Cross-posted from the AICoder blog, written by Neal Richter, the Rubicon Project’s vice president and Chief Scientist.
Monday November 7th I was on an IAB Ops panel on OpenRTB.
The clip shows an exchange that followed a question from Steve Sullivan of the IAB about how webpage inventory is described in RTB. I described an example of differentiating a simple commodity, barley.
Two of the major uses of barley in the US are animal feed and malting for making beer. Malting barley has specific requirements in terms of moisture content, protein percentage and other factors. Farmers don’t always know what quality their crop will finish at. They count on having two general markets, if the tested quality meets malting standards then the premium over feed prices can be healthy. A 2011 report noted that malting barley provided a 70% premium over feedstock barley. Growing specific varieties and/or using organic farming methods can provide additional premiums over generic feed barley. The curious can follow the links below.

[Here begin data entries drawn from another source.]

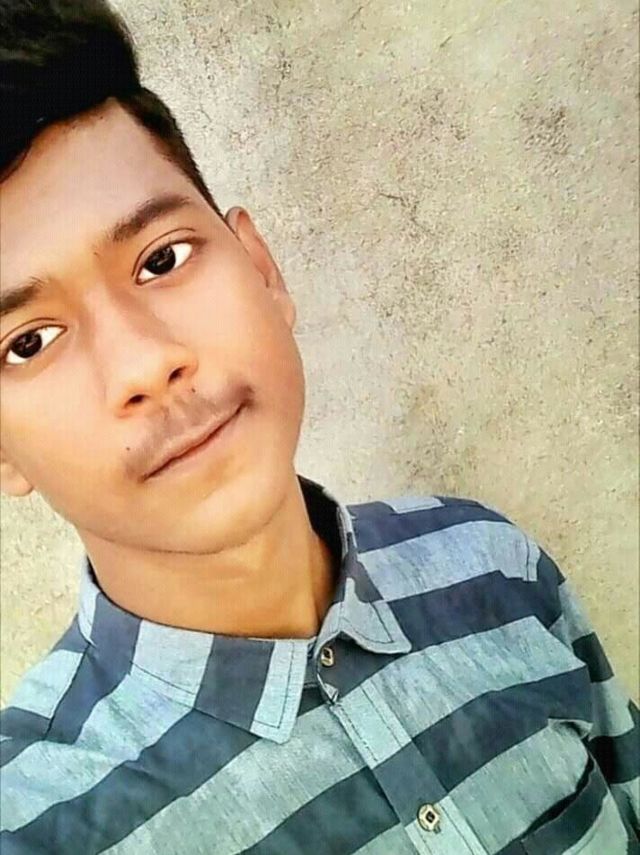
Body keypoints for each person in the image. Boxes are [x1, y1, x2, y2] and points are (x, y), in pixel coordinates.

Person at [0, 2, 637, 853]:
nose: (145, 363)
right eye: (29, 342)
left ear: (262, 269)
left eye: (161, 259)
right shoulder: (36, 823)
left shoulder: (492, 563)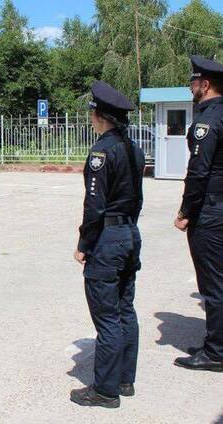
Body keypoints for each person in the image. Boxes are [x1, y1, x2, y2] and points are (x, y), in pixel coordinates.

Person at [70, 81, 145, 409]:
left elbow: (95, 206)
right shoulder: (134, 148)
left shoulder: (102, 151)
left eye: (91, 113)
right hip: (130, 234)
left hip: (109, 240)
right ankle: (125, 379)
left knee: (108, 317)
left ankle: (105, 390)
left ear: (99, 115)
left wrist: (84, 243)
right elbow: (137, 199)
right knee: (125, 308)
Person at [173, 55, 223, 372]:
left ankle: (216, 352)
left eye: (193, 82)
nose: (191, 88)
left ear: (204, 84)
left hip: (211, 211)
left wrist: (185, 211)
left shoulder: (208, 119)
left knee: (213, 282)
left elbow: (198, 172)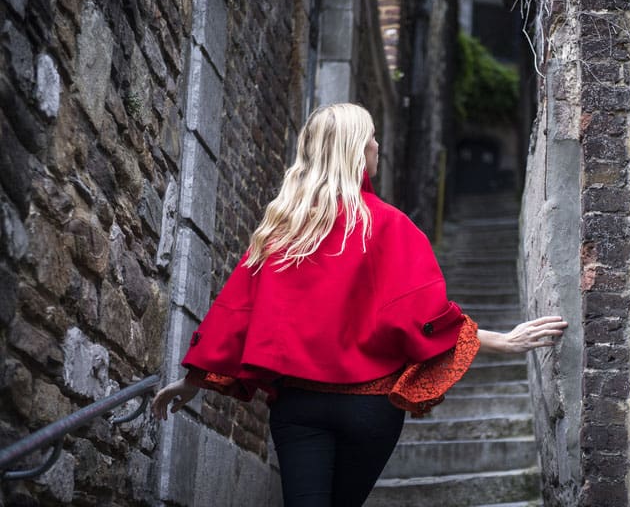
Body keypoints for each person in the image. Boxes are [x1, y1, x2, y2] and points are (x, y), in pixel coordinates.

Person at [152, 103, 567, 507]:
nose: (378, 145)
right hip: (370, 406)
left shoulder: (283, 229)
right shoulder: (391, 225)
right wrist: (502, 341)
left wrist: (193, 382)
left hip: (299, 406)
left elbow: (237, 312)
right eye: (371, 138)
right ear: (355, 150)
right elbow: (423, 317)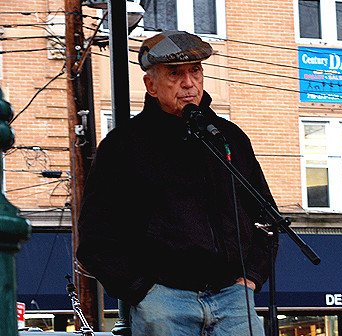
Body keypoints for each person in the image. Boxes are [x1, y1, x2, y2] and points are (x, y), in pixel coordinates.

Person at [76, 30, 278, 335]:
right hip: (163, 300)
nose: (189, 83)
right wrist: (139, 289)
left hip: (233, 298)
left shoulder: (228, 138)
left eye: (195, 71)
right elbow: (96, 235)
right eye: (175, 73)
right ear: (151, 85)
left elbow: (266, 215)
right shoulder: (124, 146)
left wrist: (251, 276)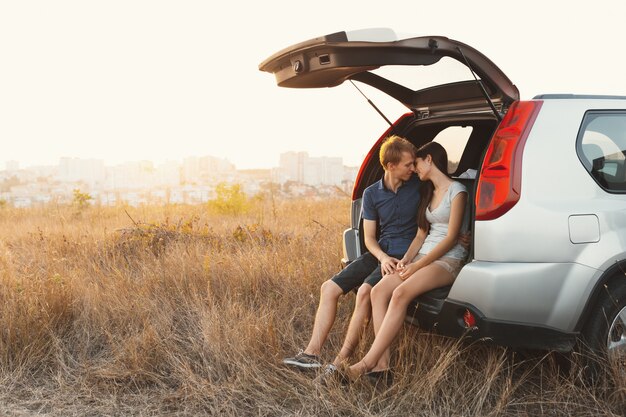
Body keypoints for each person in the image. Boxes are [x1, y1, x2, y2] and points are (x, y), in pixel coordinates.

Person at [282, 135, 421, 370]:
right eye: (408, 164)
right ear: (390, 166)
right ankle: (311, 354)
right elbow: (368, 237)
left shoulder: (419, 186)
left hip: (404, 255)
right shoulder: (371, 194)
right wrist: (382, 256)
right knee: (329, 287)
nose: (413, 168)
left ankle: (340, 362)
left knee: (365, 292)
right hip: (381, 253)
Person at [346, 141, 469, 383]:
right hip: (423, 255)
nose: (414, 169)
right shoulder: (428, 192)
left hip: (447, 259)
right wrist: (406, 260)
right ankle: (382, 368)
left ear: (430, 160)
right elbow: (421, 235)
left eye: (417, 162)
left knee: (400, 293)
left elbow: (453, 237)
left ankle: (367, 362)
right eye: (410, 164)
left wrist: (417, 266)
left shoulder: (458, 190)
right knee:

How does this relate to publishers and advertising and OpenRTB? In my opinion we need several things standardized:
- Inventory registration and description API. Allows publishers influence on how their inventory is exposed in various demand-side and trading-desk platforms. Publishers should fully describe their inventory in a common format. Buy-side GUIs and algorithms will benefit from increased annotation and categorization. This can also harmonize the brand-safety ratings that are not connected between the sell and buy sides.
- Standardization of the emerging ‘Private Marketplace’ models in RTB. A set of best practices and trading procedures for PM needs to be defined such that the market can grow properly.